Configure Terraform Deployment
Create a new file in the workflows directory and call it terraform-cd.yml
Terraform-CD:
name: Terraform CD
runs-on: ubuntu-latest
on:
workflow_dispatch:
env:
ARM_CLIENT_ID: ${{ secrets.TF_CLIENT_ID }}
ARM_CLIENT_SECRET: ${{ secrets.TF_CLIENT_SECRET }}
ARM_SUBSCRIPTION_ID: ${{ secrets.TF_SUB_ID }}
ARM_TENANT_ID: ${{ secrets.TF_TENANT_ID }}
ARM_ACCESS_KEY: ${{ secrets.TF_ACCESS_KEY }}
This new workflow is similar to the previous one we created, but we will not include steps to validate and plan the deployment.
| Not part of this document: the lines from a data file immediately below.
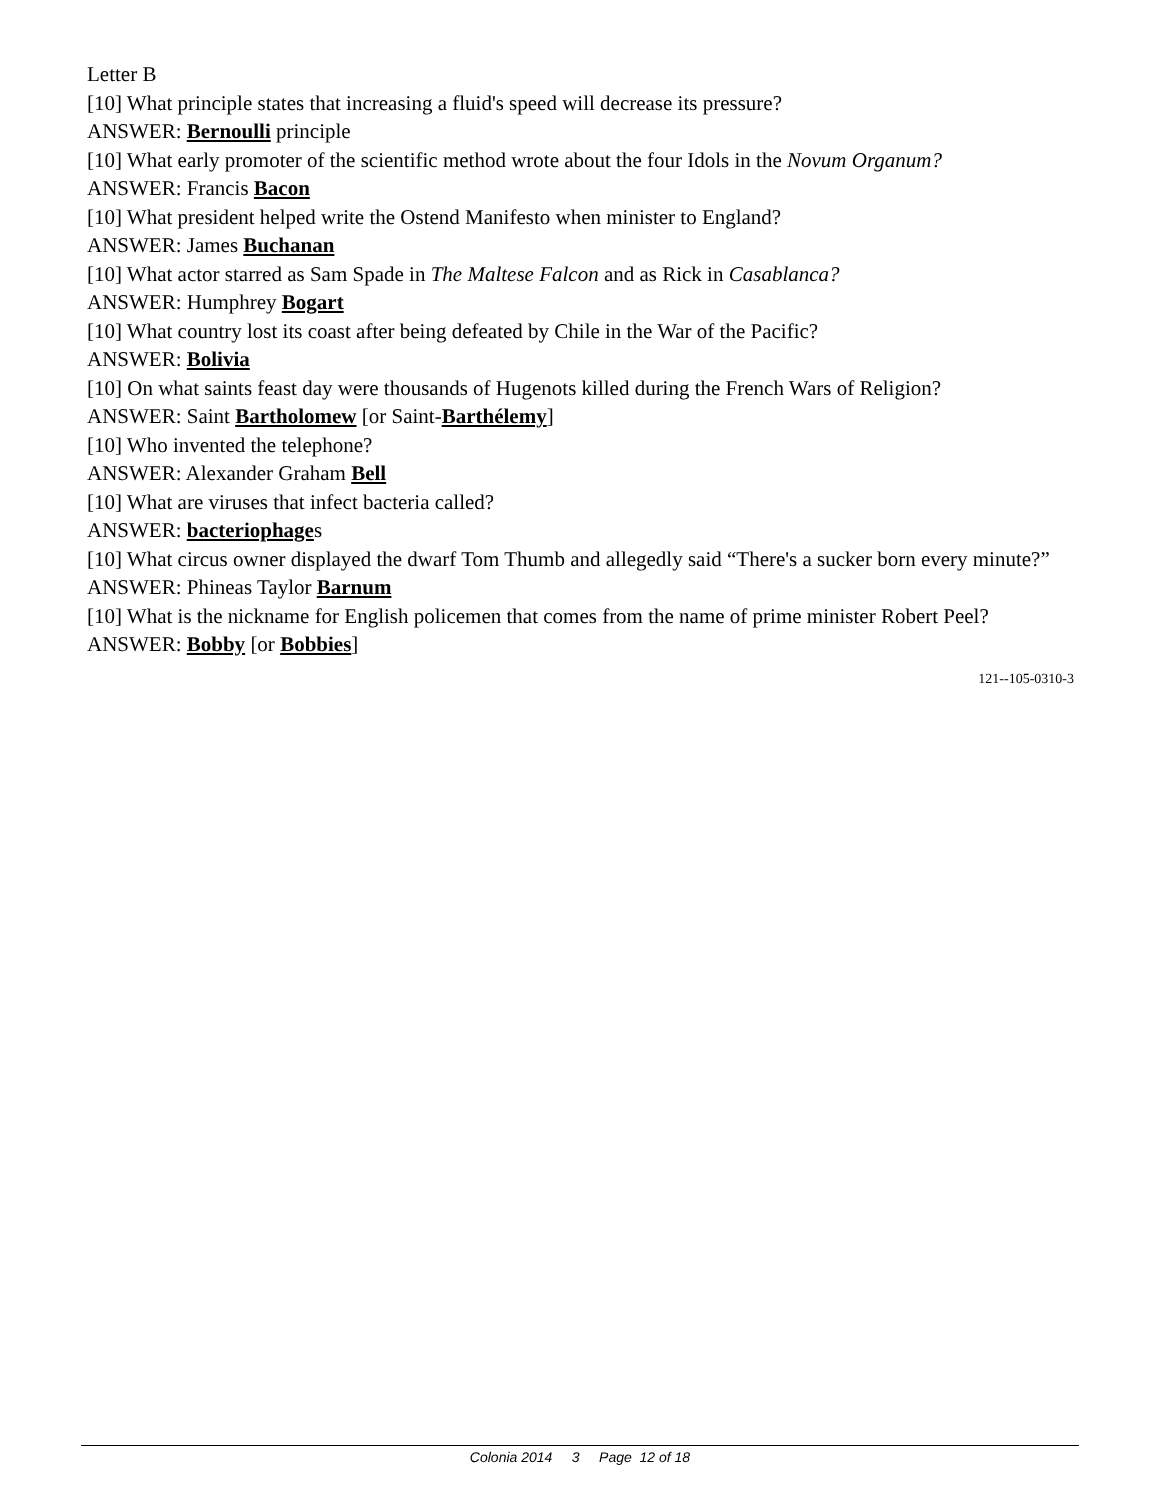Letter B
[10] What principle states that increasing a fluid's speed will decrease its pressure?
ANSWER: Bernoulli principle
[10] What early promoter of the scientific method wrote about the four Idols in the Novum Organum?
ANSWER: Francis Bacon
[10] What president helped write the Ostend Manifesto when minister to England?
ANSWER: James Buchanan
[10] What actor starred as Sam Spade in The Maltese Falcon and as Rick in Casablanca?
ANSWER: Humphrey Bogart
[10] What country lost its coast after being defeated by Chile in the War of the Pacific?
ANSWER: Bolivia
[10] On what saints feast day were thousands of Hugenots killed during the French Wars of Religion?
ANSWER: Saint Bartholomew [or Saint-Barthélemy]
[10] Who invented the telephone?
ANSWER: Alexander Graham Bell
[10] What are viruses that infect bacteria called?
ANSWER: bacteriophages
[10] What circus owner displayed the dwarf Tom Thumb and allegedly said “There's a sucker born every minute?”
ANSWER: Phineas Taylor Barnum
[10] What is the nickname for English policemen that comes from the name of prime minister Robert Peel?
ANSWER: Bobby [or Bobbies]
121--105-0310-3
Colonia 2014 3 Page 12 of 18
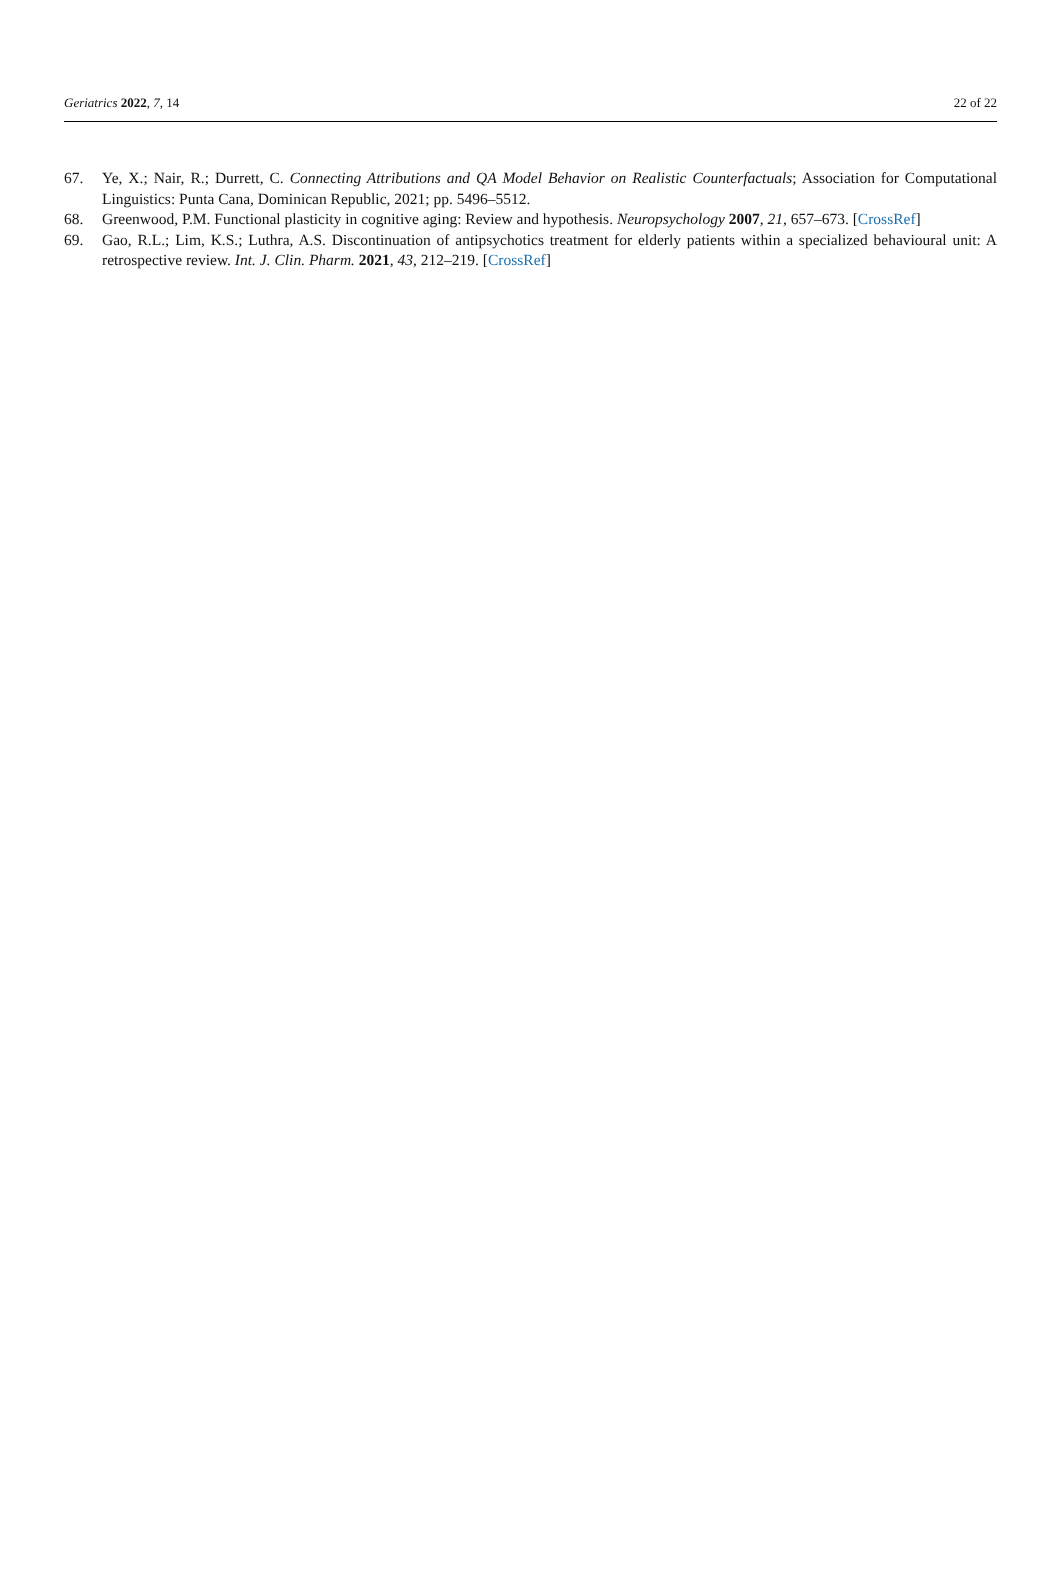Geriatrics 2022, 7, 14 22 of 22
67. Ye, X.; Nair, R.; Durrett, C. Connecting Attributions and QA Model Behavior on Realistic Counterfactuals; Association for Computational Linguistics: Punta Cana, Dominican Republic, 2021; pp. 5496–5512.
68. Greenwood, P.M. Functional plasticity in cognitive aging: Review and hypothesis. Neuropsychology 2007, 21, 657–673. [CrossRef]
69. Gao, R.L.; Lim, K.S.; Luthra, A.S. Discontinuation of antipsychotics treatment for elderly patients within a specialized behavioural unit: A retrospective review. Int. J. Clin. Pharm. 2021, 43, 212–219. [CrossRef]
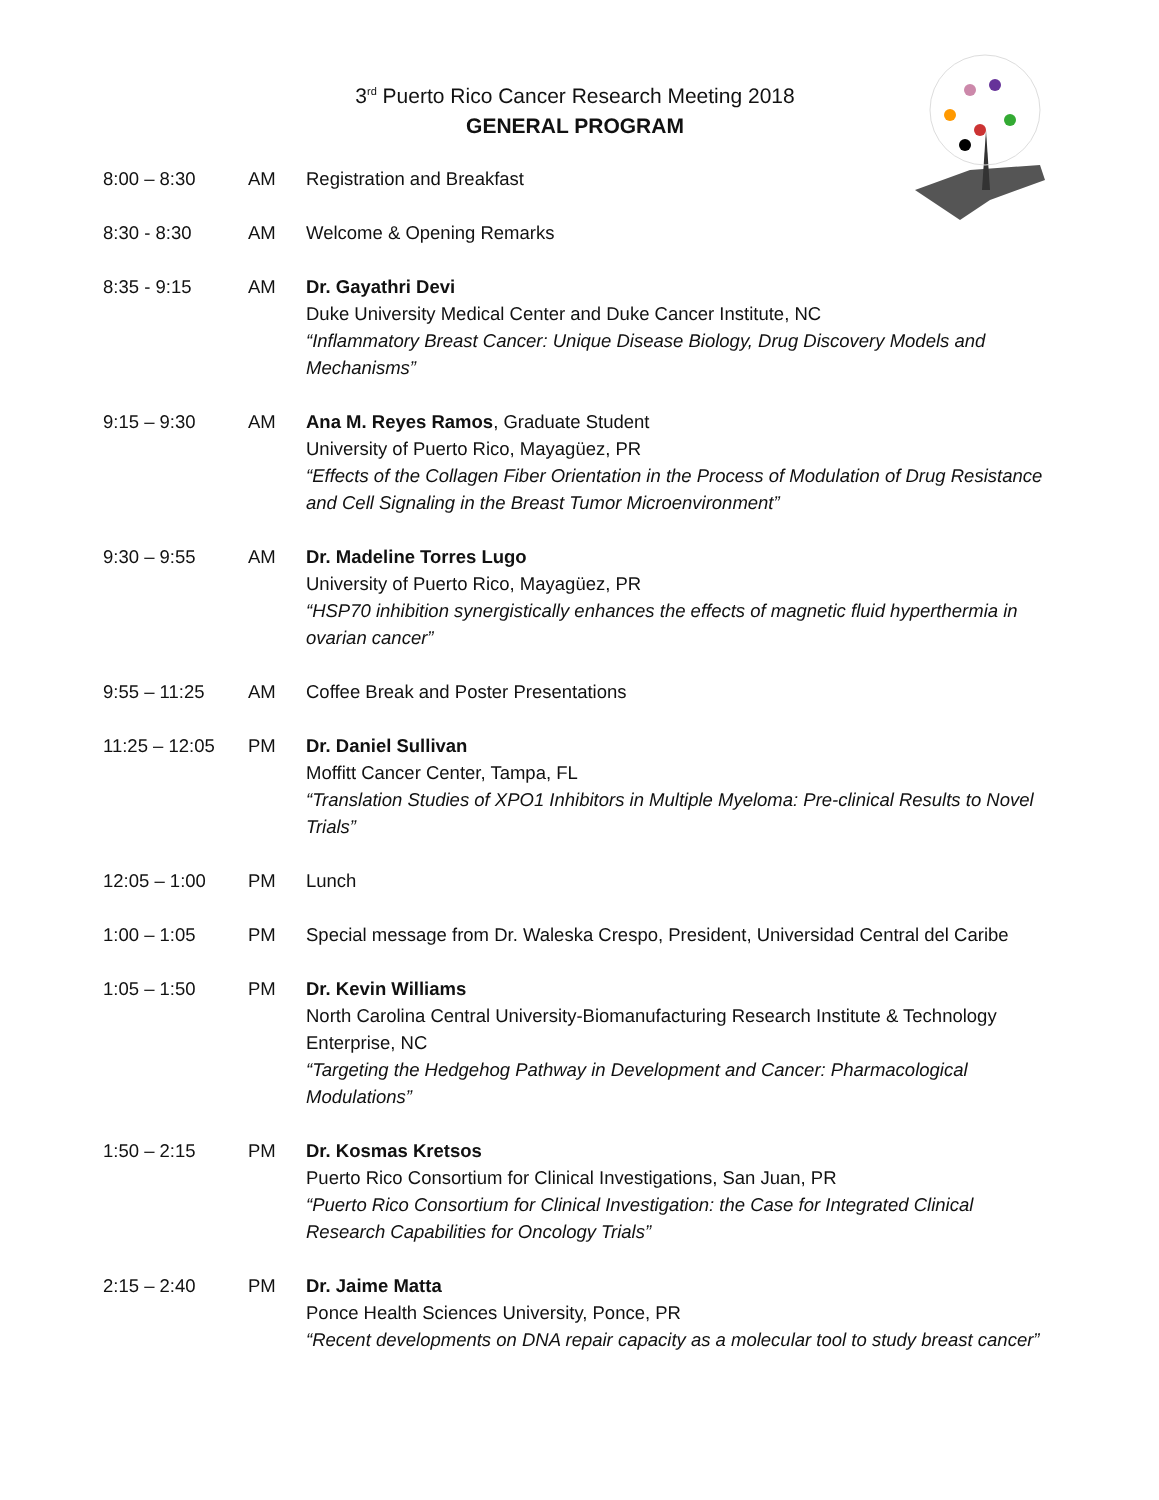3<sup>rd</sup> Puerto Rico Cancer Research Meeting 2018
GENERAL PROGRAM
| 8:00 – 8:30 | AM | Registration and Breakfast |
| 8:30 - 8:30 | AM | Welcome & Opening Remarks |
| 8:35 - 9:15 | AM | Dr. Gayathri Devi Duke University Medical Center and Duke Cancer Institute, NC “Inflammatory Breast Cancer: Unique Disease Biology, Drug Discovery Models and Mechanisms” |
| 9:15 – 9:30 | AM | Ana M. Reyes Ramos , Graduate Student University of Puerto Rico, Mayagüez, PR “Effects of the Collagen Fiber Orientation in the Process of Modulation of Drug Resistance and Cell Signaling in the Breast Tumor Microenvironment” |
| 9:30 – 9:55 | AM | Dr. Madeline Torres Lugo University of Puerto Rico, Mayagüez, PR “HSP70 inhibition synergistically enhances the effects of magnetic fluid hyperthermia in ovarian cancer” |
| 9:55 – 11:25 | AM | Coffee Break and Poster Presentations |
| 11:25 – 12:05 | PM | Dr. Daniel Sullivan Moffitt Cancer Center, Tampa, FL “Translation Studies of XPO1 Inhibitors in Multiple Myeloma: Pre-clinical Results to Novel Trials” |
| 12:05 – 1:00 | PM | Lunch |
| 1:00 – 1:05 | PM | Special message from Dr. Waleska Crespo, President, Universidad Central del Caribe |
| 1:05 – 1:50 | PM | Dr. Kevin Williams North Carolina Central University-Biomanufacturing Research Institute & Technology Enterprise, NC “Targeting the Hedgehog Pathway in Development and Cancer: Pharmacological Modulations” |
| 1:50 – 2:15 | PM | Dr. Kosmas Kretsos Puerto Rico Consortium for Clinical Investigations, San Juan, PR “Puerto Rico Consortium for Clinical Investigation: the Case for Integrated Clinical Research Capabilities for Oncology Trials” |
| 2:15 – 2:40 | PM | Dr. Jaime Matta Ponce Health Sciences University, Ponce, PR “Recent developments on DNA repair capacity as a molecular tool to study breast cancer” |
Instead, we will just run Terraform apply using the below step:
steps:
- name: Checkout Code
uses: actions/checkout@master
- name: Install Terraform
uses: hashicorp/setup-terraform@main
with:
terraform_version: latest
- name: Initialise Terraform
id: init
run: terraform init
- name: Run Terraform Deploy
id: deploy
run: terraform deploy -no-color --auto-approve
Your final file should look like this:
Terraform-CD:
name: Terraform CD
runs-on: ubuntu-latest
on:
workflow_dispatch:
env:
ARM_CLIENT_ID: ${{ secrets.TF_CLIENT_ID }}
ARM_CLIENT_SECRET: ${{ secrets.TF_CLIENT_SECRET }}
ARM_SUBSCRIPTION_ID: ${{ secrets.TF_SUB_ID }}
ARM_TENANT_ID: ${{ secrets.TF_TENANT_ID }}
ARM_ACCESS_KEY: ${{ secrets.TF_ACCESS_KEY }}
steps:
- name: Checkout Code
uses: actions/checkout@master
- name: Install Terraform
uses: hashicorp/setup-terraform@main
with:
terraform_version: latest
- name: Initialise Terraform
id: init
run: terraform init
- name: Run Terraform Deploy
id: deploy
run: terraform deploy -no-color --auto-approve
You can now commit the files to your branch and trigger them by selecting Actions, one of the workflows, the Run workflow, and finally, the branch to which you committed these files. Before triggering, please make sure you update your environments secrets into the repository for the authentication to take place.